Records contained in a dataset
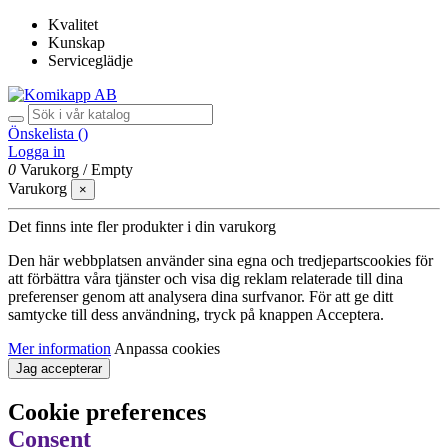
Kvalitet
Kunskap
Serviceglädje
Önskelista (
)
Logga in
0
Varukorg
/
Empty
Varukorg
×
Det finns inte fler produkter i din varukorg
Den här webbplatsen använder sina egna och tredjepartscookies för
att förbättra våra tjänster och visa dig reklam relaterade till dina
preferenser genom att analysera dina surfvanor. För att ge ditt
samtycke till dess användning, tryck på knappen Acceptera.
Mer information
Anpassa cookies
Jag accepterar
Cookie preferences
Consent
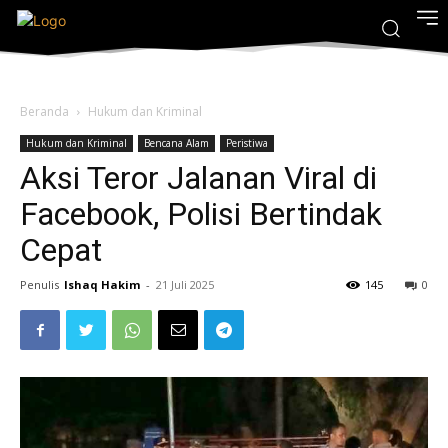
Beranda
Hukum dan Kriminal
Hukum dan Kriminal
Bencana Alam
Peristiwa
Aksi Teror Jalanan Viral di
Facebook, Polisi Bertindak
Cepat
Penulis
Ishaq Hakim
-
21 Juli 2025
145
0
--
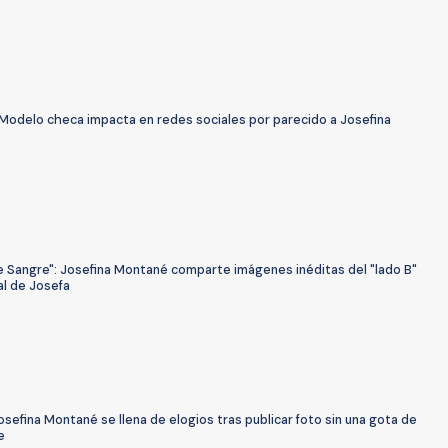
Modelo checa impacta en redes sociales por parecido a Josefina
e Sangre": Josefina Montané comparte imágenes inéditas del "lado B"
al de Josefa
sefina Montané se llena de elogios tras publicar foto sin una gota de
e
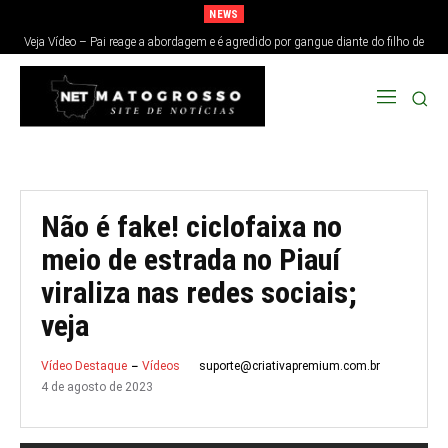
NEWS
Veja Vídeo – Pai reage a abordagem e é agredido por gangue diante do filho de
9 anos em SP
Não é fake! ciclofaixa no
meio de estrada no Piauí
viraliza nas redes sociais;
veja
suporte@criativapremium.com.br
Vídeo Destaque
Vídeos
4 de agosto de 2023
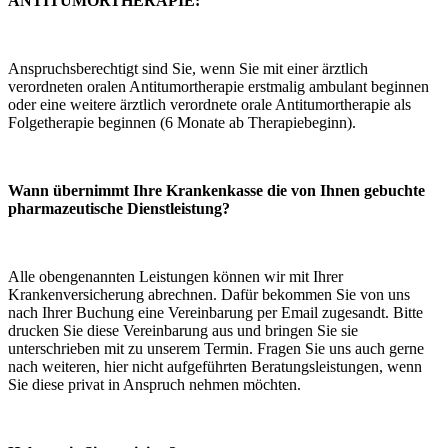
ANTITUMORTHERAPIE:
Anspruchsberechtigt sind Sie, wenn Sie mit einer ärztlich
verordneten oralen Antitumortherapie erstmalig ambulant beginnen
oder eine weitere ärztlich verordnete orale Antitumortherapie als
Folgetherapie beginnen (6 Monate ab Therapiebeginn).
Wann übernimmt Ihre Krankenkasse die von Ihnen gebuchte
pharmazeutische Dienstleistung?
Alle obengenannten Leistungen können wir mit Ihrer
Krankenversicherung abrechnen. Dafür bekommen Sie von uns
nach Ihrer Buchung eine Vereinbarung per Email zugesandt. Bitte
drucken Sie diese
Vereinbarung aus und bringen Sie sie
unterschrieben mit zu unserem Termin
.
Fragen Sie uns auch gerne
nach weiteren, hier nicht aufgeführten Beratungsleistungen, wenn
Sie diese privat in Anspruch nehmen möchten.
---
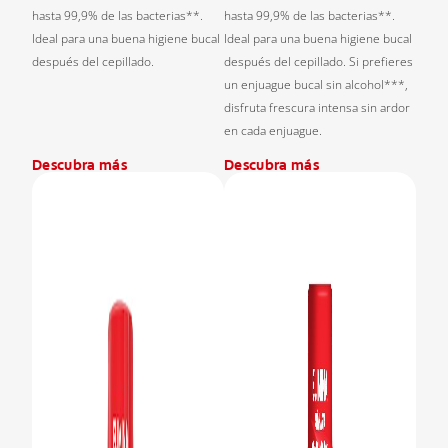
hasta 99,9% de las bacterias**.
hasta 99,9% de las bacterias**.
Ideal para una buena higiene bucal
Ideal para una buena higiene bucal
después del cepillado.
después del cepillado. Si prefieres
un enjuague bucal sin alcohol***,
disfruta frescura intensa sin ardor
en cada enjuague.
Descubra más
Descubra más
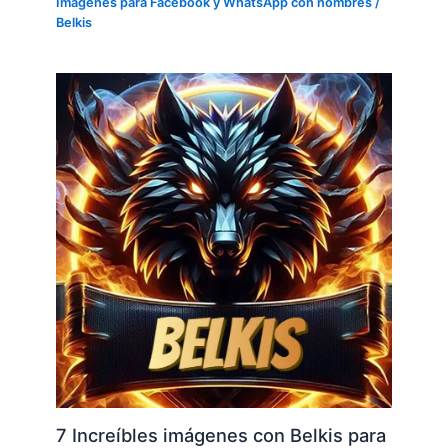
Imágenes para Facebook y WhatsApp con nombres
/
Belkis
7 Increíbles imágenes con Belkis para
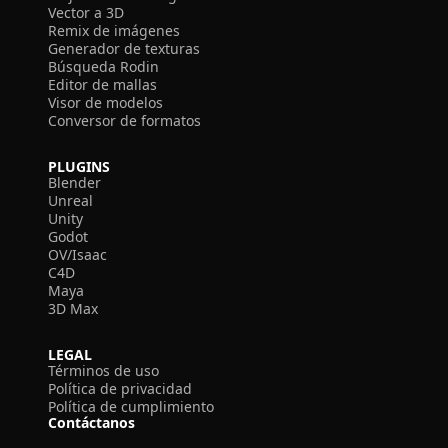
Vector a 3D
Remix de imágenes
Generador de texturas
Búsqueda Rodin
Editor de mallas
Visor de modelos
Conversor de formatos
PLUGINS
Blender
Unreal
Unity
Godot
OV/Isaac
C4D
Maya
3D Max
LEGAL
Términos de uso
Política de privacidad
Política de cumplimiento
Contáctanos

Work order → Where the data above reaches the line holding "unterschrieben mit zu unserem Termin", begin printing, and stop after the line holding "Sie diese privat in Anspruch nehmen möchten.". Each line must be reproduced exactly, with nothing else added.

Solved exercise →
unterschrieben mit zu unserem Termin
.
Fragen Sie uns auch gerne
nach weiteren, hier nicht aufgeführten Beratungsleistungen, wenn
Sie diese privat in Anspruch nehmen möchten.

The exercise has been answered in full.